Aug 22, 2022

The One Year Bible: Prophecy as Performance Art

 This week my reading has been primarily in the book of Ezekiel.  When we think of books of the Bible filled with fantastic beasts, mind-blowing imagery, and mystifying prophecy, we look to Daniel and Revelation.  But Ezekiel holds its own with terrifying descriptions of angels, vivid visions of the Divine coupled with the same prophecies of doom we've come to expect from Jeremiah.

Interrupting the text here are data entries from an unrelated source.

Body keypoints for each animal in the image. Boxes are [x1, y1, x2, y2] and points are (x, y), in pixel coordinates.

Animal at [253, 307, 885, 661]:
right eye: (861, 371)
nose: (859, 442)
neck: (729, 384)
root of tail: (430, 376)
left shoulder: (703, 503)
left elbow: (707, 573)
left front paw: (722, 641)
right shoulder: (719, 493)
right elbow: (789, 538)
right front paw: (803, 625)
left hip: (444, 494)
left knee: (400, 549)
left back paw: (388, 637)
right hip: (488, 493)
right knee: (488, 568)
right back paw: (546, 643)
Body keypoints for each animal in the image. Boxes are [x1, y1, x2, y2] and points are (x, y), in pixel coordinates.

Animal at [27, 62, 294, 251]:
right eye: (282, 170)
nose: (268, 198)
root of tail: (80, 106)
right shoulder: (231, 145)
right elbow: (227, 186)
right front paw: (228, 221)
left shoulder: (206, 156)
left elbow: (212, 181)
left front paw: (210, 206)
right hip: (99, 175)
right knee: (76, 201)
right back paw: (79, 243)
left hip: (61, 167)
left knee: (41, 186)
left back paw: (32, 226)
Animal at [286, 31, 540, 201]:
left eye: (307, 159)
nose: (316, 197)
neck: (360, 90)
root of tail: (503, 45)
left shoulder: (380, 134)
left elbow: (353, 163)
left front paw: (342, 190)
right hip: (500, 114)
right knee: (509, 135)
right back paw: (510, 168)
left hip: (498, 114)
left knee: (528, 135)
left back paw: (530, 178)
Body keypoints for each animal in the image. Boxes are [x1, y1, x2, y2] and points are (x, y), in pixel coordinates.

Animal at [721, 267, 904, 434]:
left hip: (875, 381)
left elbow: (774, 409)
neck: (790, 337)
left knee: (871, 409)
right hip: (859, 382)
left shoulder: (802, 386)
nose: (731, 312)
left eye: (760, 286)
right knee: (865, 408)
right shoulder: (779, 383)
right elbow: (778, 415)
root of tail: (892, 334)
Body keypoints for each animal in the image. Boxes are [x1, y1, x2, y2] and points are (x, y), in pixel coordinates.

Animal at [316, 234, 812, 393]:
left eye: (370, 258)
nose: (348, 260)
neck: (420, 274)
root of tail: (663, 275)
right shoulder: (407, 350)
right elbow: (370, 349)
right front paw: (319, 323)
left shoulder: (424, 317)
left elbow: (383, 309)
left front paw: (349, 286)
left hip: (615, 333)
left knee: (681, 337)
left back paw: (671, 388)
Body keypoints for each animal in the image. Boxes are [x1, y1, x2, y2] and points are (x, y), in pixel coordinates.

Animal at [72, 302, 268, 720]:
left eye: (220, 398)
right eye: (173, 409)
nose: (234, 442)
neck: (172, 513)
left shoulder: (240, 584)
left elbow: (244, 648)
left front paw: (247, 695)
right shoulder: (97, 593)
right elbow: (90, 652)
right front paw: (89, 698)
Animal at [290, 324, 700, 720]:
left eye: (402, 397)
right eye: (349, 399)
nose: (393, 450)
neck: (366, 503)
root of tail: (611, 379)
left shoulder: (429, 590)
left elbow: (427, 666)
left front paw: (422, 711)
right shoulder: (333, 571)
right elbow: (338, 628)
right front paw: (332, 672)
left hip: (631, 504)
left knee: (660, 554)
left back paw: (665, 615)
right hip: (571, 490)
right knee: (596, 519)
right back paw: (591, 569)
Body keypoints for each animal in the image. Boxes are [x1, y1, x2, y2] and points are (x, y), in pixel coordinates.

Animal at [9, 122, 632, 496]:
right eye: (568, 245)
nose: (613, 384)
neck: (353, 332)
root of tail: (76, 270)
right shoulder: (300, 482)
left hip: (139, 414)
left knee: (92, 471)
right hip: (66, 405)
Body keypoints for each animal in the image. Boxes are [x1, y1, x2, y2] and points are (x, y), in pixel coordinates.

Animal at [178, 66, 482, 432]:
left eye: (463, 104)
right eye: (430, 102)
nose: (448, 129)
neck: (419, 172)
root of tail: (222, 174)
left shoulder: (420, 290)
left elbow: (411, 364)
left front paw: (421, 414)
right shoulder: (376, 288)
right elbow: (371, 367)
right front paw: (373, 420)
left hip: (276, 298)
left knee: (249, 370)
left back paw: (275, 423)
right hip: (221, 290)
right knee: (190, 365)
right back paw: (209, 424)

One artist's rendering of Ezekiel's fantastic vision of the cherubim with their four faces (that of a human, a lion, an ox and an eagle) and wings covered in eyes, the wheels (and the wheels within each wheel), and the surface above which sits the throne of God.  After growing up with images of golden haired Ken-doll angels, Ezekiel's eye-popping description  of angels is a bracing reminder that God is bigger, higher, and stranger than we can begin to imagine.

While Jeremiah was holding it down back in Jerusalem, Ezekiel is embedded with exiles in Babylon.  These early arrivals to captivity are, according to both prophets, are the lucky ones.  The unrepentant people of Judah left in Jerusalem are as doomed as doomed can be.

One of the things that really sets Ezekiel apart is the way he delivers his prophecies.  Ezekiel is a performance artist. He shows rather than tells the impending disaster facing Israel. He does crazy things like lie on his left side for over a year and eating food cooked over human feces (Ezekiel 4:4-12).  The human feces was too much for Ezekiel and God relented and allowed him to cook his food over cow poop instead. In Ezekiel 12, the prophet is instructed to publicly pack a bag and pretend he was going on a long journey into exile. He would conclude his little one-act play by digging a hole through a wall with his hands.  

When Ezekiel wasn't putting on performances, he was prophesying through parables.  He tells the story of the useless vine (Ezekiel 15), the two eagles (Ezekiel 17) and somewhat icky parable of the unfaithful wife--a story replete with rather lurid imagery (Ezekiel 16).

I've often said that Ezekiel is my least favorite book in the Bible--I have found it at various times to be confusing, disturbing and boring. But this time around, I'm coming around to Ezekiel and his bizarro performance art, perplexing parables, and surreal visions.